Casino Resorts > Marina Bay Sands

Marina Bay Sands Art Path

By: mckenwong on 19 Mar 2012
Address:
Marina Bay Sands, 10 Bayfront Avenue, Singapore

Contact:
(+65) 6688 8868

Website:
http://www.marinabaysands.com/Singapore-Accommodat...

The Marina Bay Sands Art Path is a collection of art installations designed to integrate seamlessly with the resort's architecture.

Consisting of 8 pieces of work contributed by 5 renowned artists, the works are large-scale installations designed to form a path through the resort - extending from the 23 storey atrium all the way to the exterior of the buildings.

One of the largest art commissions ever completed, the Art Path provides guests the opportunity to visually and physically experience world class large-scale installations at a single destination.

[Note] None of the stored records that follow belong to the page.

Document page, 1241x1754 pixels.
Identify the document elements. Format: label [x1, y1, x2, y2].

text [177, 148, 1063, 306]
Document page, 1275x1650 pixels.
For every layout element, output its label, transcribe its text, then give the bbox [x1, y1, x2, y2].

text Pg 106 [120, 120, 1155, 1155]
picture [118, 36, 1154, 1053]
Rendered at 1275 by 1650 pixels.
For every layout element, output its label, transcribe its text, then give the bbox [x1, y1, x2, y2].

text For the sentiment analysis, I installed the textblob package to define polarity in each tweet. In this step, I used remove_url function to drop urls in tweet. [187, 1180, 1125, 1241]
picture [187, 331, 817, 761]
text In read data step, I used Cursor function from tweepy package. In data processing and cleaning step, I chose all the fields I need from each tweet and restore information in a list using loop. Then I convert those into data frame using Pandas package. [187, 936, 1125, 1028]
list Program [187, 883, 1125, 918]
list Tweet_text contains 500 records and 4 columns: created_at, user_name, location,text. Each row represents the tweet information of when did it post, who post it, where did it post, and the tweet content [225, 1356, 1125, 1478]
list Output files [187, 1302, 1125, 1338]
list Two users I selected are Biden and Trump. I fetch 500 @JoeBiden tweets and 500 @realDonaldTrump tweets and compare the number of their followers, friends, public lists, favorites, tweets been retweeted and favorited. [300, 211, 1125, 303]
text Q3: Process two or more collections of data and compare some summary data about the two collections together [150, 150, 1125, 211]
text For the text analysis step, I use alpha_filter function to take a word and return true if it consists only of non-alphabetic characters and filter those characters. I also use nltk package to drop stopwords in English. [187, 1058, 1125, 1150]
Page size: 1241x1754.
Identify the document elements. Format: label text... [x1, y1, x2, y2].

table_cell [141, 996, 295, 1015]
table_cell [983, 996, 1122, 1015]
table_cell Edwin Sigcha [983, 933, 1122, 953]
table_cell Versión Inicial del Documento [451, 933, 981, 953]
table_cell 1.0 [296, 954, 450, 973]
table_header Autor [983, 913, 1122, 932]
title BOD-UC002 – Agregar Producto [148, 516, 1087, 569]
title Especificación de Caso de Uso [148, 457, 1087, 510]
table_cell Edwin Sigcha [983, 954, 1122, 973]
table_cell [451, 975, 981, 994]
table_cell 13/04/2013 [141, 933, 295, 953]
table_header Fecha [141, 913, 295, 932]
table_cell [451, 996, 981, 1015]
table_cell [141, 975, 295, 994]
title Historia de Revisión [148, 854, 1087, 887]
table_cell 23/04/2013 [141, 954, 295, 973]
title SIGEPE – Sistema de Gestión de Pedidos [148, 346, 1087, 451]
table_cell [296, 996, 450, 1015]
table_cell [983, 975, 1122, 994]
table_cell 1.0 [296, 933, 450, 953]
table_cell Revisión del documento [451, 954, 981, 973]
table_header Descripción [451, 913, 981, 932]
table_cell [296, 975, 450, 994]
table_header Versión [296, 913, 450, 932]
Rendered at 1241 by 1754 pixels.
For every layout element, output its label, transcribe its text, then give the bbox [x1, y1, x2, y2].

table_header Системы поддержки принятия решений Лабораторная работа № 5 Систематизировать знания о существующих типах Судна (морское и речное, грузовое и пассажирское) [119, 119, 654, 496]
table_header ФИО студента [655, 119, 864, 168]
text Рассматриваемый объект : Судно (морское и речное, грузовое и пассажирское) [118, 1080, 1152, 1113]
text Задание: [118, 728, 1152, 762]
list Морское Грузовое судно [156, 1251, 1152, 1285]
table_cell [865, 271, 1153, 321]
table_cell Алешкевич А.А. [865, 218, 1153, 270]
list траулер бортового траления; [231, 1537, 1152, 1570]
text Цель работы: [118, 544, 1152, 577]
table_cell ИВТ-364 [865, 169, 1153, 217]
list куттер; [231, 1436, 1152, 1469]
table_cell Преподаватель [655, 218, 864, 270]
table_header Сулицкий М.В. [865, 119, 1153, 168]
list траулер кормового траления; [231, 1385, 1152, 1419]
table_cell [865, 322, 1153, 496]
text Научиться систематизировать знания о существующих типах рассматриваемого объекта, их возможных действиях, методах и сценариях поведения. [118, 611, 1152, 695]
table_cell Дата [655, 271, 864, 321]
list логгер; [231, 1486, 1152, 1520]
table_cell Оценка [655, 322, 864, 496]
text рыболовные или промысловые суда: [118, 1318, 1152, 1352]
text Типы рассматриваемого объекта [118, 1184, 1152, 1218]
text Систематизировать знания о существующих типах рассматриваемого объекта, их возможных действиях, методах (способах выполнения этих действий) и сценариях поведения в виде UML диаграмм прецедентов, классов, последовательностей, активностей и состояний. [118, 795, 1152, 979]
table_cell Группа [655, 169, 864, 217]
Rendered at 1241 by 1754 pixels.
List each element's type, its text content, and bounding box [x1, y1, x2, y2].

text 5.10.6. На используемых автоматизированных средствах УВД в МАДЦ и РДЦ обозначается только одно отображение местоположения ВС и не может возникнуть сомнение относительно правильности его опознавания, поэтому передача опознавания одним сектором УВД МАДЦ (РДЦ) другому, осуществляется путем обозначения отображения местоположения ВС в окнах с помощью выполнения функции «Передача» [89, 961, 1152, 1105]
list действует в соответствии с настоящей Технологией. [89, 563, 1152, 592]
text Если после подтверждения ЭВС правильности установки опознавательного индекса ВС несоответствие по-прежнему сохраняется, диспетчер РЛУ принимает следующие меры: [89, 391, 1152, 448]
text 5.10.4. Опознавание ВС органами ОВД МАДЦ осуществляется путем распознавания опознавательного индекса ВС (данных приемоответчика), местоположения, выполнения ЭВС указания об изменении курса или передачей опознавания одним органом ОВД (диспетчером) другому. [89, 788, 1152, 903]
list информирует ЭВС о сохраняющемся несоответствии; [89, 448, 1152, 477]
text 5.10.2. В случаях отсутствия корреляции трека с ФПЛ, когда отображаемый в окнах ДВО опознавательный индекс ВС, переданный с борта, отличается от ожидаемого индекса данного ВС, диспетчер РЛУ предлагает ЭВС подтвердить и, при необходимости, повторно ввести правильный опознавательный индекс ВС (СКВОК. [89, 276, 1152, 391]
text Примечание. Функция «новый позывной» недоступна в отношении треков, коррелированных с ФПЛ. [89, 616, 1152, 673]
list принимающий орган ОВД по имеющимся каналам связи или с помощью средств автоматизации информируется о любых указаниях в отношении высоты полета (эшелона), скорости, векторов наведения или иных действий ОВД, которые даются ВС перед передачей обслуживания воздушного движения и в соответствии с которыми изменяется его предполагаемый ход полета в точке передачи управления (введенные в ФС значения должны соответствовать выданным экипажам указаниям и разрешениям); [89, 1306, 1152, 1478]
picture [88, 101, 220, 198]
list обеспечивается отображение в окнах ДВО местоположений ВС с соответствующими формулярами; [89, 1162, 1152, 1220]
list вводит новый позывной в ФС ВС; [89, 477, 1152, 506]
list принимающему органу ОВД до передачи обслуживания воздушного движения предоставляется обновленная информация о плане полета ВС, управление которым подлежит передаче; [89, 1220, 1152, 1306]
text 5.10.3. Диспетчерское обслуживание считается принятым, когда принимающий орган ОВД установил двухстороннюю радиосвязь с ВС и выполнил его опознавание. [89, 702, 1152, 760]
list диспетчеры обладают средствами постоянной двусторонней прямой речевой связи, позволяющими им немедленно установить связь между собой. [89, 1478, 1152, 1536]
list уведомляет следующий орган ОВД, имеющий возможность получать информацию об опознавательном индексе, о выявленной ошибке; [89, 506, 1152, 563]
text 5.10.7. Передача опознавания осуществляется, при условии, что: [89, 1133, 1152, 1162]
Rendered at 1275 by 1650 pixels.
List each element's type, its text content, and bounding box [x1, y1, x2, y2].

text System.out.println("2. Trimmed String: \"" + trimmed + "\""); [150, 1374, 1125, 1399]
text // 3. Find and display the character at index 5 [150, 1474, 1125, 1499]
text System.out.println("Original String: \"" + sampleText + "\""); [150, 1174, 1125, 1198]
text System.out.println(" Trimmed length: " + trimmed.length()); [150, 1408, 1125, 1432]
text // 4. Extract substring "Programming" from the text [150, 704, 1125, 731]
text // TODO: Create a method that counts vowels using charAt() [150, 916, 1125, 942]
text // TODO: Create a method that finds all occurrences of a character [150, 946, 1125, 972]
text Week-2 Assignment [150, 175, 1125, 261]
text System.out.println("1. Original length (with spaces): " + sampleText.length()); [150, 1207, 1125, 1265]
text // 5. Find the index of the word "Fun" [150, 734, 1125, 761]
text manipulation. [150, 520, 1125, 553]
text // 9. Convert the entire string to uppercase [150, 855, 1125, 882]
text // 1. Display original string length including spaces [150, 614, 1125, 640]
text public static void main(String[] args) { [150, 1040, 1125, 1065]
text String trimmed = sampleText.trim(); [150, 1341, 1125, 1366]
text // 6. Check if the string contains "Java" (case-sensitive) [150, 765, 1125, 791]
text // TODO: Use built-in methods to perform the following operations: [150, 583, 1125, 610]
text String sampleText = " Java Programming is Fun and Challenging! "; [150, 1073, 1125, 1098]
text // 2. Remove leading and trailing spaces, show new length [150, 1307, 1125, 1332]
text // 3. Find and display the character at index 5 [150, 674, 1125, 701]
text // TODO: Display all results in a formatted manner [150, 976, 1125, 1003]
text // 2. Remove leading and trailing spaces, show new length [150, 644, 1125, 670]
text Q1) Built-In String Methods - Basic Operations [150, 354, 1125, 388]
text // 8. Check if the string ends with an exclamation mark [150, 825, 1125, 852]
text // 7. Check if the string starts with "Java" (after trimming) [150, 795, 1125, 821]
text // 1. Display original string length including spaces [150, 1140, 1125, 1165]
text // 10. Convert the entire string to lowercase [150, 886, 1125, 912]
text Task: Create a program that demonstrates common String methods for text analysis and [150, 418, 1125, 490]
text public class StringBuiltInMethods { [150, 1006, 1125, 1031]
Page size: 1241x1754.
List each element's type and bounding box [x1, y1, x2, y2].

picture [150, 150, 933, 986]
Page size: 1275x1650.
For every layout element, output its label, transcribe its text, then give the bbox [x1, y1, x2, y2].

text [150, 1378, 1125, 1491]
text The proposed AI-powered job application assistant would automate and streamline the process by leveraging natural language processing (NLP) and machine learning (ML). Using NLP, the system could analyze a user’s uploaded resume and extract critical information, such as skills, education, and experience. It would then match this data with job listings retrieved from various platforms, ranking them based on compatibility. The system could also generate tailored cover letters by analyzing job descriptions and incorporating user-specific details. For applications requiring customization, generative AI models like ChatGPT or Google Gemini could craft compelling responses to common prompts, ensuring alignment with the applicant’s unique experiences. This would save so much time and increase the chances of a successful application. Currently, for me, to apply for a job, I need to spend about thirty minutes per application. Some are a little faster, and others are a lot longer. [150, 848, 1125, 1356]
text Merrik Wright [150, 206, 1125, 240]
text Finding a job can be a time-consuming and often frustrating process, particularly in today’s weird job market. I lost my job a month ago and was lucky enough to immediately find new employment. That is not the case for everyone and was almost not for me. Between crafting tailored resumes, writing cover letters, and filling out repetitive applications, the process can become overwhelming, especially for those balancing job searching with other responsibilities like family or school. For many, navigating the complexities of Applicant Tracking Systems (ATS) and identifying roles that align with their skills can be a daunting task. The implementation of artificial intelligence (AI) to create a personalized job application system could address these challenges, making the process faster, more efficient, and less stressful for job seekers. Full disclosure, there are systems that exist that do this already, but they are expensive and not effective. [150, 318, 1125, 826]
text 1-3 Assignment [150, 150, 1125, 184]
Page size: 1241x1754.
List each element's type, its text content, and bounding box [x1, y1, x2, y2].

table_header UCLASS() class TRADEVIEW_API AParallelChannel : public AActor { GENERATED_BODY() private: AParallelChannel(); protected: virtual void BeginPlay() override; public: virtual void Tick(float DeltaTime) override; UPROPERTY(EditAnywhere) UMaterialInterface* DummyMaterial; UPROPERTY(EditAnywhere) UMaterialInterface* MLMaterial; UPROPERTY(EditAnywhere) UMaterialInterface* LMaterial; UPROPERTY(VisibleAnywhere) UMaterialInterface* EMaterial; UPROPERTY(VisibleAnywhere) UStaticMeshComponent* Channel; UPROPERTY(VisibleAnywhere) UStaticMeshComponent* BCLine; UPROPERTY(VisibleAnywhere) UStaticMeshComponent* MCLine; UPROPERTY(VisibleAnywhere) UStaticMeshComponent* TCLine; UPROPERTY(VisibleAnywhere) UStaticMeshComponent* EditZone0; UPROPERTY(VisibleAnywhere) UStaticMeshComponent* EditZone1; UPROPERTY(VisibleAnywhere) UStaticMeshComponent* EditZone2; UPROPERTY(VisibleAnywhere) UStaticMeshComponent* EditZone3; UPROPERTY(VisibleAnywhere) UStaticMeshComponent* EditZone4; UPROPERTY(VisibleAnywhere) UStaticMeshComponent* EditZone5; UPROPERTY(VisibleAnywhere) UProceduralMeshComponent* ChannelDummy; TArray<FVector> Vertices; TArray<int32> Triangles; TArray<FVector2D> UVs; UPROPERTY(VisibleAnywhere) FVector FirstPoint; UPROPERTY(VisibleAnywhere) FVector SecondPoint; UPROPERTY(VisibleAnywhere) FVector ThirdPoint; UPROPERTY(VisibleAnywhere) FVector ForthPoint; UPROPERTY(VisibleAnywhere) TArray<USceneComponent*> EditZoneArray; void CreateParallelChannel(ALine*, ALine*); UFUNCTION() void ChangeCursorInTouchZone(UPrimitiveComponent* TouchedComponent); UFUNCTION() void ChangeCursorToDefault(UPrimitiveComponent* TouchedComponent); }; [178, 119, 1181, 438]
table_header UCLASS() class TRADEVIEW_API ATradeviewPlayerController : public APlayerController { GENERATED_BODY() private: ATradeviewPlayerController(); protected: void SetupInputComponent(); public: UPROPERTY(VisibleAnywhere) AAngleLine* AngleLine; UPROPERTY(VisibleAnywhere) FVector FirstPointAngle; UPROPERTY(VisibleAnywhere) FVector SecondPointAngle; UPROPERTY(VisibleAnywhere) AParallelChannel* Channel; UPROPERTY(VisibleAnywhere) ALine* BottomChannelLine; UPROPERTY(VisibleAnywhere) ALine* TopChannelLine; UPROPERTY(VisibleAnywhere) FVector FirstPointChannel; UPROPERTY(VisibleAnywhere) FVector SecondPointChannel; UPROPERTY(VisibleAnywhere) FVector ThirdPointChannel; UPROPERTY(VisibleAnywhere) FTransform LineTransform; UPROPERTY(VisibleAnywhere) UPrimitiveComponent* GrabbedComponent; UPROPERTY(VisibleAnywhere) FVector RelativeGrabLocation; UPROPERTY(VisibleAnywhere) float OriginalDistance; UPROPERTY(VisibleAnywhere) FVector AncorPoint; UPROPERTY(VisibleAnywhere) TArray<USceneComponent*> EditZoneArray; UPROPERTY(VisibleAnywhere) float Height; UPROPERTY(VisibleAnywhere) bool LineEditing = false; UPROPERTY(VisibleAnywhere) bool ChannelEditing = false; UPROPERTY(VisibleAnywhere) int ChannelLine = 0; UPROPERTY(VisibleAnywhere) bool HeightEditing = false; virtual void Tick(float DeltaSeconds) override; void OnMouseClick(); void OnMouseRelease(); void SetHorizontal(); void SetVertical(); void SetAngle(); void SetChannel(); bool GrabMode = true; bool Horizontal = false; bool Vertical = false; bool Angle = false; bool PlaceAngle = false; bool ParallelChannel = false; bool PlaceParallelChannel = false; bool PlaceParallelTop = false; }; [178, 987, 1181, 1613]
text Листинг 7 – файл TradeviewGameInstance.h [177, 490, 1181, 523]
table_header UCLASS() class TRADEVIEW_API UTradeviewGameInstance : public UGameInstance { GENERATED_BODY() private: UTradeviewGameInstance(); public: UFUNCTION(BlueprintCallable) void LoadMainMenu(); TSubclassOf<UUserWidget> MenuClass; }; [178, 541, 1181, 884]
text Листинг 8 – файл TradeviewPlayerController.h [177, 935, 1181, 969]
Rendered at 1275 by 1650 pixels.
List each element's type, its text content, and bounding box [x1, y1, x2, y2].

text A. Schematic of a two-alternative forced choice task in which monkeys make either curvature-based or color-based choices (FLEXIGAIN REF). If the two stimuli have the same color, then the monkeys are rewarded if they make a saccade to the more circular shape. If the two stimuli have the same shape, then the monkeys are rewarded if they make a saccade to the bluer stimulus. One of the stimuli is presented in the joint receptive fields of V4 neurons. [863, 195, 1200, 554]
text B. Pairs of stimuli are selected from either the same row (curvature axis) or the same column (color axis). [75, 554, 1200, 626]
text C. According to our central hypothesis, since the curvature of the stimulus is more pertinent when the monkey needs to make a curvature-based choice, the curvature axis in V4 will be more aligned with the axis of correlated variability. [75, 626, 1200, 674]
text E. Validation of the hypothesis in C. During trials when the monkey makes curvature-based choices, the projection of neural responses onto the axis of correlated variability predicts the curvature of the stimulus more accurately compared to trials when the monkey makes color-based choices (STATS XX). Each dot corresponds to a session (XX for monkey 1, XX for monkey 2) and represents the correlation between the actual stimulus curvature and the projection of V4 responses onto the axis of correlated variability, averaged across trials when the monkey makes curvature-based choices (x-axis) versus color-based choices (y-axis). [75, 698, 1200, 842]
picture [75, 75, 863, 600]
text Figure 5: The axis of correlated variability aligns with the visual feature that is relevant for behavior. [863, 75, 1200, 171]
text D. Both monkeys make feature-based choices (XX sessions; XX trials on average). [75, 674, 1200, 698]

The art installations are:

Drift by Antony Gormley
Location: Hotel Tower 1 Atrium

A massive 3-dimensional stainless steel matrix, this polyhedral structure consists of 16,100 steel rods and more than 8,320 steel nodes. Drift is a suspended installation, which required 60 workers of diverse expertise to assemble in the atrium, from engineers to welders. The geometry of this work was generated using a process created by engineer Tristan Simmonds.

Rising Forest by Chongbin Zheng
Location: Hotel Atrium

Occupying approximately 4,000 square metres, Rising Forest is a ceramic sculpture composing 83 glazed stone-ware ceramic vessels, with each of them weighing an astounding 1,200 kilograms and measuring 3 metres tall. Each vessel will hold a tree, creating a 'canopy' of trees canvassing the Hotel Atrium.

Blue Reflection Facade with Light Entry Passage by James Carpenter
Location: Upper and Lower Casino Podium Wall (exterior)

This is a luminous and reflective piece of work, consisting over 280 unique steel and glass fins vertically suspended in front of a metal panel facade. Visitors experience the constant change of light reflected by the installation, as day changes to night.

Wind Arbor by Ned Khan
Location: Hotel Atrium (exterior)

The largest and most visible piece of the Art Path, this shimmering installation of 260,000 aluminum metal 'flappers' cover the entire western facade of the Hotel Atrium. Covering 6,800 square metres - the surface area of five and a half Olympic-sized swimming pools, the flappers are mounted on hinges and hung from steel cables, given free reign to move freely according to how the wind moves.

Rain Oculus by Ned Khan
Location: Waterfront Promenade / Retail Mall

Located at the intersection of the retail mall, the Rain Oculus is a large acrylic and stainless steel structure which creates a dynamic whirlpool motion - with water falling through the Oculus' hole from two storeys high. Water flows at a rate of 6,000 gallons per minute through the Oculus, which is vital as water is the art medium creating the sculptural effect in this installation.

Tipping Wall by Ned Khan
Location: Hotel Tower 3

Featuring 7,000 mechanical polycarbonate tipping water channels mounted on a glass reinforced concrete wall, this installation is located at the cooling tower adjacent to the southern end of the hotel. Water running down the wall will animate the tipping channels, causing them to tilt either left or right . A catchment area below will re-circulate the water to the distribution trough.


Wall Drawing #917, Arcs, Circle and Irregular bands, 1999 by Sol LeWitt
Location: Hotel Tower 1 Reception

The late Sol LeWitt believed in two things: that the idea was the artwork, and someone else other than the artist could execute the art - and it would still be the work of the artist. The bold and colourful geometrical art work of #917 was done by 2 artists from the Lewitt Estate, Takeshi Arita and Gabriel Hurier, assisted by a select group of 4 local artists. The wall drawings painstakingly follow the directions of Mr LeWitt, measuring 4.34 by 20.32 metres.

There will be another Sol Le Witt wall drawing - #915, Arcs, Circle and Irregular bands, located at the underground pedestrian network connecting Marina Bay Sands to Bayfront MRT Station.